The cases got so excessive that in 2017, the U.S. Supreme Court stepped in to limit the venues where the cases could be filed.
In Harrisburg, state Rep. Donna Oberlander (R-Clarion) has introduced House Bill 1063, which would give the General Assembly “jurisdiction determinations” over venue. In her sponsorship memo, Oberlander said she introduced the measure in response to the intention of the High Court’s Rules Committee to recommend a return to venue shopping.
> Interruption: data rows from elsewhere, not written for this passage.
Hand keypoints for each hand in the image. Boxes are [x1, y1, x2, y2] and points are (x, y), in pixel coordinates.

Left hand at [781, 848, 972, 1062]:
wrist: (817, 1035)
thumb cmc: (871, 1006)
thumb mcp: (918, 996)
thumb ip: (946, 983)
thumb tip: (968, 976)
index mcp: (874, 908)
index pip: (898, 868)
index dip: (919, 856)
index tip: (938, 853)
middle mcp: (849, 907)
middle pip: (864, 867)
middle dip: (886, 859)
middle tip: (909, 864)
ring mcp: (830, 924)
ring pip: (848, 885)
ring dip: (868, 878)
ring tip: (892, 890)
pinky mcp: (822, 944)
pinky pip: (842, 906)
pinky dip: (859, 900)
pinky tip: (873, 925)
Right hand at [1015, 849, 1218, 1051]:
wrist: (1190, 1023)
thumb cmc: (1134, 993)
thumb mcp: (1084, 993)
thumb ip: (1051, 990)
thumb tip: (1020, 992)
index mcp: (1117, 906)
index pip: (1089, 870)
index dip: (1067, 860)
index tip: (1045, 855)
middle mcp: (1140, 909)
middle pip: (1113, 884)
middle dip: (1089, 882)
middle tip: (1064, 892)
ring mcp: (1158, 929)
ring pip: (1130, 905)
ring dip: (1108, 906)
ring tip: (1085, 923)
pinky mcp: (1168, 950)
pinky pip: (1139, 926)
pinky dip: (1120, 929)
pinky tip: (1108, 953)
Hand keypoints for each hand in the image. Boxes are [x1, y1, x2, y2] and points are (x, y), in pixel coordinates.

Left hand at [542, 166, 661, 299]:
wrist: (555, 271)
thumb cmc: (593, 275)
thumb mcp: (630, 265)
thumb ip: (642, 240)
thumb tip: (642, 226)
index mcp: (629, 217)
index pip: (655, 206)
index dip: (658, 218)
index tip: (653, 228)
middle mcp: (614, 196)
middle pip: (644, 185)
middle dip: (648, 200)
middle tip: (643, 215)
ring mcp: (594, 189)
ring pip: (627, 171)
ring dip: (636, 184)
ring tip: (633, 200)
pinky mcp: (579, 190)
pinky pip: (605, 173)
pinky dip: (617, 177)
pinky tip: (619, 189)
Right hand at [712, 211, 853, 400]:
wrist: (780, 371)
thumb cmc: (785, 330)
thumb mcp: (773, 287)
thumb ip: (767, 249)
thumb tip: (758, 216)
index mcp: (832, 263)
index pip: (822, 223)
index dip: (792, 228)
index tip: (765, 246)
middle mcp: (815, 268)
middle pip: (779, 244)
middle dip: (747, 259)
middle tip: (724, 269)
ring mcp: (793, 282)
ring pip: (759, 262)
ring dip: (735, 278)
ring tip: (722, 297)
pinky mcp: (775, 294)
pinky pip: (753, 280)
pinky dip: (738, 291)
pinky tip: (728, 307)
It’s unclear if Governor Tom Wolf, a recipient of major funds from trial lawyer political action committees, would sign the bill if it reached his desk.
If venue shopping returns, Philadelphia will become home to an even more hellish jurisdiction, or in the view of a trial lawyer, an even more “magical” one.
A magic jurisdiction is one “where the judiciary is elected with verdict money,” legendary Mississippi trial lawyer Dickie Scruggs was quoted in an ATRA “Judicial Hellholes” report as saying. “The trial lawyers have established relationships with the judges … and it’s almost impossible to get a fair trial if you’re a defendant in some of these places. … Any lawyer fresh out of law school can walk in there and win the case, so it doesn’t matter what the evidence or law is.”
ATRA noted that Scruggs built an empire of influence suing tobacco companies, HMOs, and asbestos-related companies, but has since been disbarred and was sentenced to federal prison after pleading guilty to conspiracy in an attempt to bribe a judge.